Moraltheologe Rosenberger: Kirche fehlt Leidenschaft für Umweltschutz

Moraltheologe Dr. Michael Rosenberger

Der Kirche in Österreich fehlt es nach den Worten des Linzer Moraltheologen Michael Rosenberger an Leidenschaft für den Umweltschutz sowie an Identifikation mit dem Leiden anderer Menschen und der Natur.

Mit dieser Kritik lässt Rosenberger, der Professor an der Katholischen Privat-Universität (KU) Linz ist, in einem Gastbeitrag auf dem Portal "katholisch.at" aufhorchen. Etwas mehr als zwei Jahre nach Veröffentlichung der Papst-Enzyklika "Laudato si" fällt für den Theologen die Zwischenbilanz der Kirche hinsichtlich ihres Umweltengagements durchwachsen aus.

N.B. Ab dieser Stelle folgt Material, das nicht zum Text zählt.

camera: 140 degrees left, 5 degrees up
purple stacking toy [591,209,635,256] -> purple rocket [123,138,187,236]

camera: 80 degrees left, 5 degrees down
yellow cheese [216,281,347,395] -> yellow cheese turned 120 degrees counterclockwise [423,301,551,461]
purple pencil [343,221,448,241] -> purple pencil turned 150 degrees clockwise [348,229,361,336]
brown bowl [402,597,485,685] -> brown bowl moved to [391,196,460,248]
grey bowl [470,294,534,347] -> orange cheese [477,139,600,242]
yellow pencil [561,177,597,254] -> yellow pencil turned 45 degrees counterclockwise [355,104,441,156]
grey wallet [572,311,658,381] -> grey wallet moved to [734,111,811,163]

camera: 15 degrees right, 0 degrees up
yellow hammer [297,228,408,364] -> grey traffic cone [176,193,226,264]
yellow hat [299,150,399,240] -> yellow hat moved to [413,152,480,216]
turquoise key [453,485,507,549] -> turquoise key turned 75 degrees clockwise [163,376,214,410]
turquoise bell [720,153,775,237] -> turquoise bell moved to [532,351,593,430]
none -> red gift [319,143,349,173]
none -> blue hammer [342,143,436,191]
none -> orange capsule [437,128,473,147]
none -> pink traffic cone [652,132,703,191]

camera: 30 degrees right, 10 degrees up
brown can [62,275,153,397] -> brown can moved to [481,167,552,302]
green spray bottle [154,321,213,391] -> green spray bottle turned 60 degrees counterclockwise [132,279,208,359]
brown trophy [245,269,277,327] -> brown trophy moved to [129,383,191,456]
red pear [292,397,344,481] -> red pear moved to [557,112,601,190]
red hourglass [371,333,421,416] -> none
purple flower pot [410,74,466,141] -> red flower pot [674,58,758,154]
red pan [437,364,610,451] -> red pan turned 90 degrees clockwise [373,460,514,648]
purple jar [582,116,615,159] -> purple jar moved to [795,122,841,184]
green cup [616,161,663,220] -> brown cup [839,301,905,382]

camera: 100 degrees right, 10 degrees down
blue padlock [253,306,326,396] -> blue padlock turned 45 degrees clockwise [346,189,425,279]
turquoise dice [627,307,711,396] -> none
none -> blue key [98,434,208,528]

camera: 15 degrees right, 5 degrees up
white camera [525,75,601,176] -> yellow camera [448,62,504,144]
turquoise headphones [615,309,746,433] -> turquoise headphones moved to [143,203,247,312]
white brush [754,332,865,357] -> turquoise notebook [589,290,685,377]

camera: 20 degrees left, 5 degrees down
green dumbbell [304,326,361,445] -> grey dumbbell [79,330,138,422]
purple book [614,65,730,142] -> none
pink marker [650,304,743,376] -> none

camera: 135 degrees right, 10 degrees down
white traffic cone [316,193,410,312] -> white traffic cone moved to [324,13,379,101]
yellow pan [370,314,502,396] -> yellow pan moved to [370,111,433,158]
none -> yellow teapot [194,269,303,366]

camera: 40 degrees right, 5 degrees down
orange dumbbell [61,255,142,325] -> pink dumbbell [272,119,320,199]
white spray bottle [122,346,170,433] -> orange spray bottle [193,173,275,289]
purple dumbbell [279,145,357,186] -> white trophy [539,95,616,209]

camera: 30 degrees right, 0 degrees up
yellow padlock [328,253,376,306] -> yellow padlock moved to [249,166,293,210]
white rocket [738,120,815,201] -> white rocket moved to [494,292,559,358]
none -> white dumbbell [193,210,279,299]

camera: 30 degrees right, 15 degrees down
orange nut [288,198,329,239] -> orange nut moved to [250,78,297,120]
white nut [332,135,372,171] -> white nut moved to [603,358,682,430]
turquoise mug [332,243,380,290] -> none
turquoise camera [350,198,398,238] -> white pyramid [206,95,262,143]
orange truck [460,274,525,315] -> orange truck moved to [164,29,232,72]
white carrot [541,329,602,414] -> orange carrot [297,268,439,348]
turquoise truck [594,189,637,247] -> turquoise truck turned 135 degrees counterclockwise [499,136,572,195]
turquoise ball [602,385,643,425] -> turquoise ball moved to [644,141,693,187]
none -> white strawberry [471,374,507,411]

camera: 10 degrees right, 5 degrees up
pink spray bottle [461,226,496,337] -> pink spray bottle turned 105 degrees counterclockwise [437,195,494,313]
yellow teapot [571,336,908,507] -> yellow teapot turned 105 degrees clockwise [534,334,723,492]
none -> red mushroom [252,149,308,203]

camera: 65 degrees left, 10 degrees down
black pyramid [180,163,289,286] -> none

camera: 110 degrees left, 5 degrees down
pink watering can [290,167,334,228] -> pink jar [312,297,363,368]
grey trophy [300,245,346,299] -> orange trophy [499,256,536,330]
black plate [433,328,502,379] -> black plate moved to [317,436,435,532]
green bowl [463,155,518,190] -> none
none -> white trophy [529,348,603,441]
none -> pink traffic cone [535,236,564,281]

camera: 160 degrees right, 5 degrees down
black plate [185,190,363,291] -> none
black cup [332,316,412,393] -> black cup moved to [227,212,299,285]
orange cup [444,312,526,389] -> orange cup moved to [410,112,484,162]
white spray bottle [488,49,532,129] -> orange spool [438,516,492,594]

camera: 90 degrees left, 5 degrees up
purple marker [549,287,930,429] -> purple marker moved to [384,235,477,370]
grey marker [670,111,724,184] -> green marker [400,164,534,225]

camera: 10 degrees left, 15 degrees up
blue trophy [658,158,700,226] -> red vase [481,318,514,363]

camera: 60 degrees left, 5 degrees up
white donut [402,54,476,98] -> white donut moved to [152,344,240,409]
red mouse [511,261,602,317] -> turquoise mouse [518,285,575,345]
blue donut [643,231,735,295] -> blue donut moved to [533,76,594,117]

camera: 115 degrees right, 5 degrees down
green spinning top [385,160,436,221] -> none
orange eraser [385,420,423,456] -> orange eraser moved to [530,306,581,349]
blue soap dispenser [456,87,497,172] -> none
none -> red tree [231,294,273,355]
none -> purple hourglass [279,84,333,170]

Sowohl an der Kirchenbasis wie auch an der Spitze vermisse er jene Leidenschaft, die Papst Franziskus eingefordert habe, betont Rosenberger. Dieser habe es in "Laudato si" als Ziel beschrieben, "das, was der Welt widerfährt, schmerzlich zur Kenntnis zu nehmen, zu wagen, es in persönliches Leiden zu verwandeln" und "eine Leidenschaft für den Umweltschutz zu fördern". Anders als für Themen wie etwa zur Kommunionspendung in Wortgottesdiensten, finde in Kirchenkreisen keine leidenschaftlichen Debatten über die heutigen Umweltprobleme statt. "Es ist an der Zeit, dass wir uns anstecken lassen von der Leidenschaft des Papstes für die geschundene Schöpfung", so Rosenberger.

 

Immerhin sei "Laudato si" laut dem Theologen die erste Enzyklika, die sprachlich von durchschnittlich gebildeten Menschen verstanden worden konnte wenigstens wahrgenommen worden: Das Interesse sei in der ersten Phase groß gewesen, blicke man auf die vielen Vorträge, Bildungsveranstaltungen, Podiumsdiskussionen und Arbeitshilfen zu diesem Thema. Nun befinde sich Österreichs Kirche in der "zweiten Phase", in der sich die Diözesen darum bemühten, die Papst-Impulse "in strukturelle Veränderungen zu übersetzen" und das Handeln der Kirche "schöpfungsverträglicher" zu gestalten, erklärt der Theologe.

 

Noch seien nicht alle Prozesse abgeschlossen, "aber sie sind zumindest in den meisten Diözesen auf dem Weg", so Rosenberger; letztendlich werde es freilich darauf ankommen, was sich tatsächlich geändert habe. Konkret würden derzeit in vielen Diözesen Umwelt-Leitlinien formuliert, an denen sich das gesamte Handeln der Diözese ausrichtet. Ein weiteres Ziel sei die Entwicklung einer Klima- und Energiestrategie, die den Energieverbrauch und damit die CO2-Ausstöße deutlich reduziert. Schließlich versuche man auch, eine ökosoziale Beschaffungsordnung zu etablieren. Mit dieser soll der Konsum einer Diözese nach ökologischen und sozialen Kriterien gestaltet werden.

 

Der Beitrag Rosenbergers ist in der neuen "katholisch.at"-Rubrik "mein STAND.PUNKT" erschienen. In der Rubrik kommentieren regelmäßig bekannte Autorinnen und Autoren aus Kirche, Theologie und Gesellschaft aktuelle Entwicklungen und Debatten. Der Gastbeitrag von Prof. Rosenberger ist unter www.katholisch.at/standpunkt/rosenberger/schoepfung abrufbar.